The left axle was a pretty simple bend since the end of the axle contained a bearing housing. It just required one right angle bend at the top. It is 9 1/2 inches from the center of the bearing support to the center of the bend at the top.
The bracket welded to the top, horizontal section of the axle determined the final position of the axle. Notice the extra holes drilled in this bracket welded to the left axle in the picture on the left above. Those were there in case my scaling was off. The right axle wasn’t as bad to make as it looks. The two ends sections had to be parallel to each other. The hard part was getting the bend at the correct angle. And, I’ll admit I did a little guessing here. Once one end was bent it was a simple matter to bend the other end parallel. The axle is 10 inches long measured perpendicular to the ends. The angle is close to 70 degrees.
(In the upper left center of the picture above, you might be able to make out where I’ve welded over the cut that was made to produce a bend in the main frame.)
With the major parts of the main frame made, it was a simple matter to make several supporting brackets to hold the axles in place. In the above picture you can also see where the rolling cutter is attached. The manual did a good job of indicating where both the control levers of the plow had to be mounted. One of the levers I got from the Case rake had to be shortened for use on the right side and the other had to be lengthened for use on the left side. You can see in the picture where the original pivot hole for the left lever was located. You can also see where I had to add a bracket to the right lever to connect the lifting arm.
If you’ve ever used a pull type plow, you know there is a trip mechanism that drops the plow and another mechanism that raises it. I have an idea of how I want to do that, but have never gotten around to it. For safety I made a bracket to hold the plow in the raised position.
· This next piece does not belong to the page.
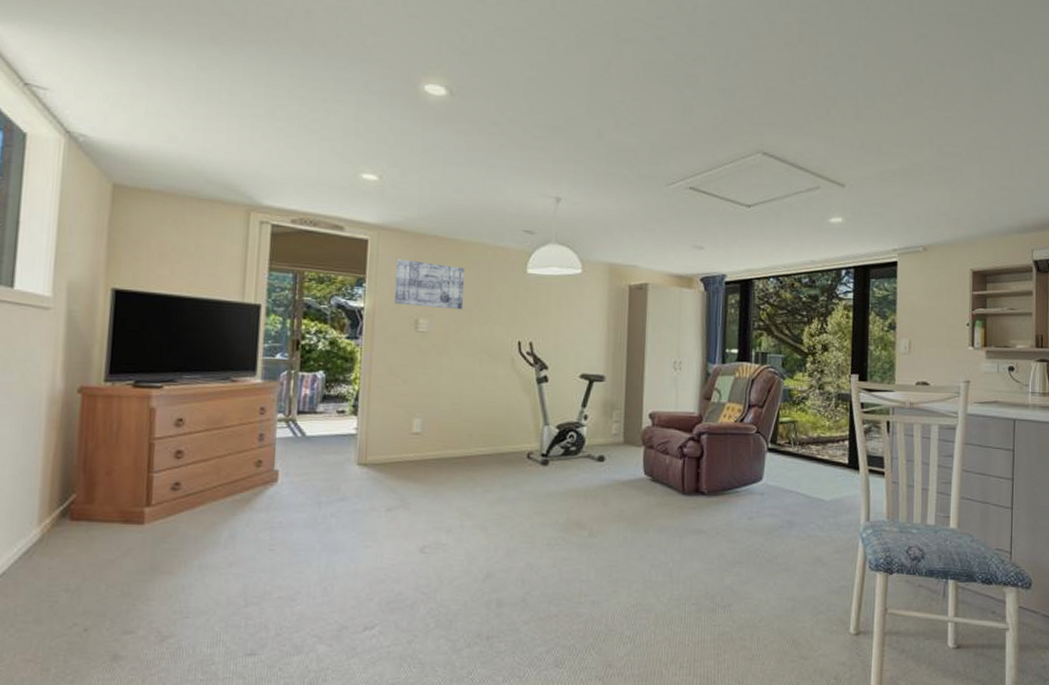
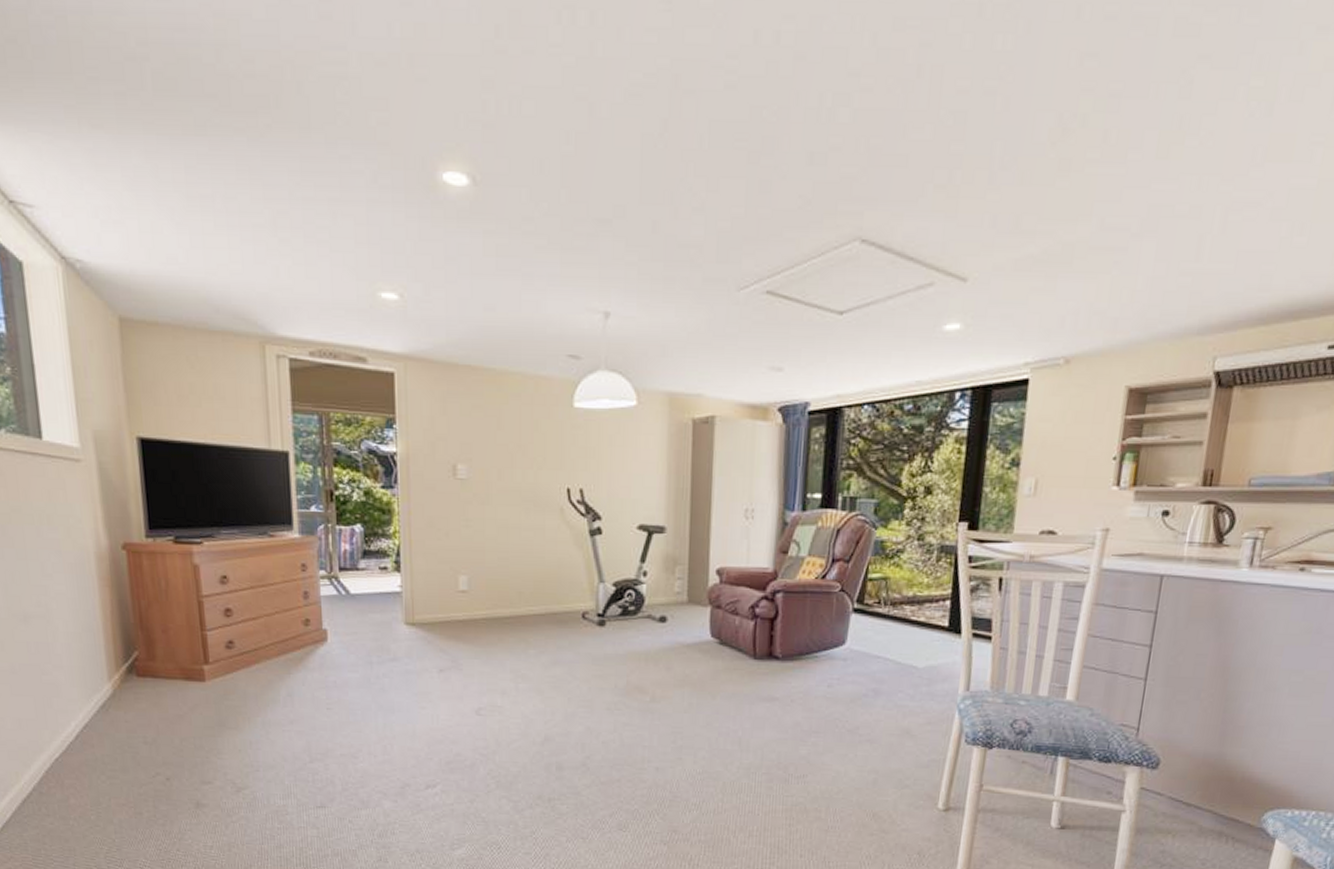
wall art: present [394,259,465,310] -> none [427,395,504,453]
You can see in the above picture I’ve added a bracket with two bolts holding the plow in the raised position. I can promise you that if I take out those two bolts, the plow will trip!!
I mentioned earlier that the moldboard was at the wrong angle when I placed the plow beam horizontally. I welded a piece on top of the beam and redrilled the hole for the moldboard.
You can see in the picture the added bracket and the hole where the moldboard used to be mounted. As an added touch, I used my CNC mill to make the front adjusting brackets.
I thought it added a nice touch to the finished product and looked like the brackets on the original plow. Notice that the holes are located on a radius so the angle can be adjusted.
And that’s it. The rest of the plow was simply pieces of flat iron cut to length with the appropriate holes drilled. I was pretty happy with the finished product. And, no, I’ve never tried plowing with the plow. It’s been strictly used for show. But I have little doubt in my mind but what it would work perfectly.